Publication details

Customers' Opinion Mining from Extensive Amount of Textual Reviews in Relation to Induced Knowledge Growth

Authors	ŽIŽKA Jan SVOBODA Arnošt
Year of publication	2015
Type	Article in Periodical
Magazine / Source	Acta Universitatis Agriculturae et Silviculturae Mendelianae Brunensis
MU Faculty or unit	Faculty of Economics and Administration
Citation
Web	http://acta.mendelu.cz/63/6/2229/
Doi	http://dx.doi.org/10.11118/actaun201563062229
Field	Informatics
Keywords	text mining; customer opinion analysis; decision trees; decision rules; windowing; large data volumes; machine learning; computational complexity; training-set size
Attached files	actaun_2015063062229_Acta_Univ_2015.pdf
Description	Not only can the shortage of data be a data mining problem - having too much data may be the cause of difficulty as well.
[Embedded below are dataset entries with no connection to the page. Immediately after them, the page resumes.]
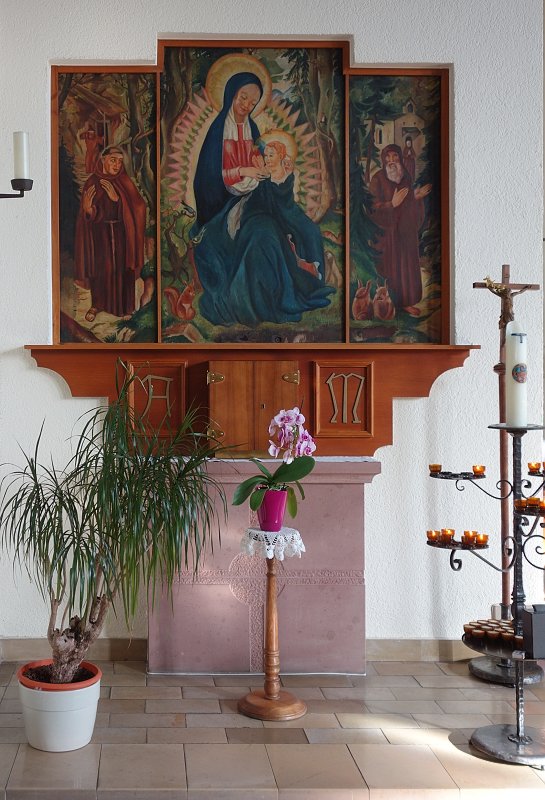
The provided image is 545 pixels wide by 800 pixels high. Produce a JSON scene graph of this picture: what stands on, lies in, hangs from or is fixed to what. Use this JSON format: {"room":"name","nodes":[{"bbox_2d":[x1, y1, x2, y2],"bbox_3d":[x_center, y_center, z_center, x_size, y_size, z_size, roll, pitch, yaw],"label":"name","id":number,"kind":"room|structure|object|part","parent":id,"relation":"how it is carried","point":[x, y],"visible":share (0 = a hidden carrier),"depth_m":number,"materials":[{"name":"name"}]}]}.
{"room":"place of worship","nodes":[
{"label":"place of worship","id":0,"kind":"room"},
{"bbox_2d":[0,658,544,799],"bbox_3d":[0.561,1.350,2.686,4.229,0.116,3.681,0,0,0],"label":"floor","id":1,"kind":"structure","parent":0,"point":[142,677],"depth_m":3.25,"materials":[{"name":"beige tile"}]},
{"bbox_2d":[17,661,101,752],"bbox_3d":[-0.411,1.182,3.293,0.321,0.243,0.321,0,0,0],"label":"plant pot","id":2,"kind":"object","parent":1,"relation":"on","point":[81,716],"visible":0.82,"depth_m":3.19,"materials":[{"name":"white ceramic"}]},
{"bbox_2d":[0,368,227,684],"bbox_3d":[-0.243,0.524,3.257,1.000,1.221,0.894,0,0,0],"label":"potted palm","id":3,"kind":"object","parent":2,"relation":"in","point":[43,506],"visible":0.98,"depth_m":3.18,"materials":[{"name":"green plant"}]},
{"bbox_3d":[-0.383,0.961,3.434,0.242,0.447,0.230,0,0,13],"label":"trunk","id":4,"kind":"part","parent":3,"relation":"part of","materials":[{"name":"brown"}]},
{"bbox_2d":[147,456,377,674],"bbox_3d":[0.400,0.822,4.201,1.137,0.958,0.333,0,0,0],"label":"stone altar","id":5,"kind":"object","parent":1,"relation":"on","point":[358,490],"visible":0.78,"depth_m":4.10,"materials":[{"name":"stone"}]},
{"bbox_2d":[236,532,308,719],"bbox_3d":[0.427,0.948,3.614,0.303,0.707,0.299,0,0,0],"label":"pedestal stand","id":6,"kind":"object","parent":1,"relation":"on","point":[270,606],"visible":0.94,"depth_m":3.59,"materials":[{"name":"brown wood"}]},
{"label":"round base","id":7,"kind":"part","parent":6,"relation":"part of","materials":[{"name":"brown wood"}]},
{"bbox_2d":[240,526,304,560],"bbox_3d":[0.430,0.630,3.695,0.251,0.084,0.258,0,0,-29],"label":"lace doily","id":8,"kind":"object","parent":6,"relation":"on","point":[270,540],"visible":0.77,"depth_m":3.61,"materials":[{"name":"white fabric"}]},
{"bbox_2d":[256,486,287,530],"bbox_3d":[0.433,0.489,3.689,0.138,0.160,0.134,0,0,-10],"label":"flower pot","id":9,"kind":"object","parent":8,"relation":"on","point":[280,498],"visible":0.85,"depth_m":3.64,"materials":[{"name":"purple"}]},
{"bbox_2d":[231,407,315,518],"bbox_3d":[0.429,0.293,3.578,0.343,0.455,0.294,0,0,0],"label":"orchid","id":10,"kind":"object","parent":9,"relation":"in","point":[256,501],"visible":0.89,"depth_m":3.56,"materials":[{"name":"plant"}]},
{"bbox_2d":[427,419,544,764],"bbox_3d":[1.302,0.717,3.311,0.598,1.175,0.525,0,0,0],"label":"candle stand","id":11,"kind":"object","parent":1,"relation":"on","point":[536,428],"visible":0.95,"depth_m":3.29,"materials":[{"name":"black metal"}]},
{"bbox_2d":[426,529,439,541],"bbox_3d":[1.091,0.588,3.621,0.062,0.050,0.061,0,0,-31],"label":"candle","id":12,"kind":"object","parent":11,"relation":"on","point":[431,533],"visible":0.88,"depth_m":3.61,"materials":[{"name":"orange glass"}]},
{"bbox_2d":[429,463,441,472],"bbox_3d":[1.197,0.338,3.949,0.057,0.041,0.058,0,0,43],"label":"candle","id":13,"kind":"object","parent":11,"relation":"on","point":[432,467],"visible":0.93,"depth_m":3.93,"materials":[{"name":"orange wax"}]},
{"bbox_2d":[440,528,454,542],"bbox_3d":[1.128,0.578,3.556,0.061,0.054,0.061,0,0,0],"label":"candle","id":14,"kind":"object","parent":11,"relation":"on","point":[444,529],"visible":0.94,"depth_m":3.55,"materials":[{"name":"orange glass"}]},
{"bbox_2d":[462,530,476,544],"bbox_3d":[1.190,0.573,3.475,0.060,0.054,0.061,0,0,0],"label":"candle","id":15,"kind":"object","parent":11,"relation":"on","point":[466,533],"visible":0.94,"depth_m":3.46,"materials":[{"name":"orange glass"}]},
{"bbox_2d":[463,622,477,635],"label":"candle","id":16,"kind":"object","parent":11,"relation":"on","point":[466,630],"visible":0.85,"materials":[{"name":"wax"}]},
{"bbox_2d":[471,464,485,475],"bbox_3d":[1.351,0.336,3.832,0.062,0.045,0.061,0,0,-44],"label":"candle","id":17,"kind":"object","parent":11,"relation":"on","point":[480,470],"visible":0.96,"depth_m":3.82,"materials":[{"name":"orange wax"}]},
{"bbox_2d":[474,533,488,545],"bbox_3d":[1.234,0.582,3.473,0.060,0.049,0.061,0,0,0],"label":"candle","id":18,"kind":"object","parent":11,"relation":"on","point":[483,537],"visible":0.95,"depth_m":3.46,"materials":[{"name":"orange wax"}]},
{"bbox_2d":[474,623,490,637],"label":"candle","id":19,"kind":"object","parent":11,"relation":"on","point":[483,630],"visible":0.88,"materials":[{"name":"wax"}]},
{"bbox_2d":[462,619,520,648],"bbox_3d":[1.295,0.934,3.413,0.263,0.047,0.277,0,0,0],"label":"candle tray","id":20,"kind":"object","parent":11,"relation":"on","point":[466,630],"visible":0.67,"depth_m":3.42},
{"bbox_3d":[1.273,1.254,3.154,0.364,0.051,0.342,0,0,0],"label":"round base","id":21,"kind":"part","parent":11,"relation":"part of","materials":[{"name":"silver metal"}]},
{"bbox_2d":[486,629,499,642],"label":"candle","id":22,"kind":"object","parent":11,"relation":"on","point":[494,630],"visible":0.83,"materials":[{"name":"brown glass"}]},
{"bbox_2d":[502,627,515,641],"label":"candle","id":23,"kind":"object","parent":11,"relation":"on","point":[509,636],"visible":0.84,"depth_m":3.33,"materials":[{"name":"wax"}]},
{"bbox_2d":[505,323,527,426],"bbox_3d":[1.357,-0.074,3.433,0.088,0.412,0.089,0,0,0],"label":"white candle","id":24,"kind":"object","parent":11,"relation":"on","point":[521,392],"visible":0.97,"depth_m":3.40,"materials":[{"name":"white wax"}]},
{"bbox_2d":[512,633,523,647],"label":"candle","id":25,"kind":"object","parent":11,"relation":"on","point":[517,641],"visible":0.61,"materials":[{"name":"wax"}]},
{"bbox_2d":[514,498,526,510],"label":"candle","id":26,"kind":"object","parent":11,"relation":"on","point":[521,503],"visible":0.76,"depth_m":3.34,"materials":[{"name":"orange wax"}]},
{"bbox_2d":[521,603,544,658],"bbox_3d":[1.331,0.846,3.121,0.130,0.182,0.098,0,0,0],"label":"black box","id":27,"kind":"object","parent":11,"relation":"on","point":[536,614],"visible":0.99,"depth_m":3.08,"materials":[{"name":"black metal"}]},
{"bbox_2d":[527,461,540,473],"bbox_3d":[1.495,0.304,3.584,0.064,0.049,0.064,0,0,44],"label":"candle","id":28,"kind":"object","parent":11,"relation":"on","point":[533,467],"visible":0.94,"depth_m":3.57,"materials":[{"name":"orange wax"}]},
{"bbox_2d":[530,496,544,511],"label":"candle","id":29,"kind":"object","parent":11,"relation":"on","point":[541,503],"visible":0.9,"depth_m":3.36,"materials":[{"name":"orange wax"}]},
{"bbox_2d":[470,264,541,668],"bbox_3d":[1.585,0.348,4.140,0.410,1.909,0.237,0,0,0],"label":"crucifix","id":30,"kind":"object","parent":1,"relation":"on","point":[502,467],"visible":0.72,"depth_m":4.14,"materials":[{"name":"brown wood"}]},
{"bbox_2d":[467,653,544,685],"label":"crucifix base","id":31,"kind":"object","parent":1,"relation":"on","point":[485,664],"visible":0.5,"depth_m":3.98,"materials":[{"name":"metal"}]},
{"bbox_2d":[0,0,544,658],"bbox_3d":[0.405,-0.465,4.336,3.178,3.596,0.199,0,0,0],"label":"wall","id":32,"kind":"structure","parent":0,"point":[146,36],"depth_m":4.26,"materials":[{"name":"white paint"}]},
{"bbox_2d":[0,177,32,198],"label":"wall sconce","id":33,"kind":"object","parent":32,"relation":"attached to","point":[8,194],"visible":0.95,"depth_m":3.51,"materials":[{"name":"black metal"}]},
{"bbox_2d":[13,131,28,179],"bbox_3d":[-0.593,-0.941,3.497,0.062,0.199,0.065,0,0,0],"label":"candle","id":34,"kind":"object","parent":33,"relation":"on","point":[18,151],"visible":0.91,"depth_m":3.47,"materials":[{"name":"white wax"}]},
{"bbox_2d":[0,637,487,661],"bbox_3d":[0.529,1.241,4.224,3.047,0.103,0.019,0,0,0],"label":"baseboard","id":35,"kind":"structure","parent":32,"relation":"attached to","point":[24,644],"depth_m":4.24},
{"bbox_2d":[46,44,452,348],"bbox_3d":[0.399,-0.952,4.297,1.943,1.535,0.147,0,0,0],"label":"altarpiece","id":36,"kind":"object","parent":32,"relation":"attached to","point":[347,94],"visible":0.82,"depth_m":4.30,"materials":[{"name":"brown wood"}]},
{"bbox_2d":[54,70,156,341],"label":"painting","id":37,"kind":"object","parent":36,"relation":"in","point":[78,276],"visible":0.95,"depth_m":4.29,"materials":[{"name":"paint"}]},
{"bbox_2d":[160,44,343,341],"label":"painting","id":38,"kind":"object","parent":36,"relation":"in","point":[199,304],"visible":0.98,"depth_m":4.28,"materials":[{"name":"multicoloured paint"}]},
{"bbox_2d":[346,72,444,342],"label":"painting","id":39,"kind":"object","parent":36,"relation":"in","point":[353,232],"visible":0.93,"depth_m":4.32,"materials":[{"name":"multicoloured paint"}]},
{"bbox_2d":[24,342,474,459],"bbox_3d":[0.404,0.041,4.188,2.123,0.539,0.232,0,0,0],"label":"wooden mantel","id":40,"kind":"object","parent":32,"relation":"attached to","point":[186,353],"visible":0.73,"depth_m":4.19,"materials":[{"name":"brown wood"}]},
{"bbox_2d":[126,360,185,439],"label":"panel","id":41,"kind":"object","parent":40,"relation":"attached to","point":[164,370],"visible":0.88,"depth_m":4.26,"materials":[{"name":"brown wood"}]},
{"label":"hinge","id":42,"kind":"part","parent":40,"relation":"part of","materials":[{"name":"gold metal"}]},
{"bbox_3d":[0.214,-0.061,4.082,0.069,0.060,0.053,0,0,0],"label":"hinge","id":43,"kind":"part","parent":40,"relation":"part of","materials":[{"name":"gold metal"}]},
{"bbox_2d":[207,359,298,455],"bbox_3d":[0.396,0.076,4.083,0.417,0.444,0.133,0,0,0],"label":"wooden door","id":44,"kind":"object","parent":40,"relation":"attached to","point":[278,382],"visible":0.98,"depth_m":4.05,"materials":[{"name":"brown wood"}]},
{"bbox_3d":[0.575,-0.062,4.169,0.062,0.069,0.048,0,0,0],"label":"hinge","id":45,"kind":"part","parent":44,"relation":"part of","materials":[{"name":"gold metal"}]},
{"bbox_2d":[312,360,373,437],"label":"panel","id":46,"kind":"object","parent":40,"relation":"attached to","point":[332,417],"visible":0.97,"depth_m":4.16,"materials":[{"name":"brown wood"}]}
]}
The experimental investigation of the influence of the review number on the knowledge mined from the text documents demonstrated primarily the not surprising cardinal high-time dependence. With the permanent increase of the volume of hotel-service reviews, the CPU time of the text mining process grew strongly non-linearly while the knowledge, expressed in generated semantically relevant words, remained increasing, too, even if its increase was progressively smaller all the time. Among others, the revealed relevant words (or phrases composed of them) can be further used as significant key-words for information retrieval or for defining more detailed topics hidden in text documents. After finishing the above described research, which aimed at revealing relevant words that represented the reviews, a following series of experiments have been started to mine better knowledge that would provide more information understandable by humans: automatically discovering significant phrases composed from relevant words. To find the phrases, a method of analyzing n-grams (here a contiguous sequence of n words) was applied to reviews written in English, Spanish, German, and Russian. Similar procedures as described in this article, using the same decision-trees/rules tool, data source, and windows containing constantly 100,000 reviews, were used. From the semantic point of view - unlike 1-grams described in this paper - the best phrases were provided by 3-grams, for example, "breakfast very good" (a positive phrase), "no free Internet" (a negative phrase) and so like. Details can be found in Žižka and Dařena (2015).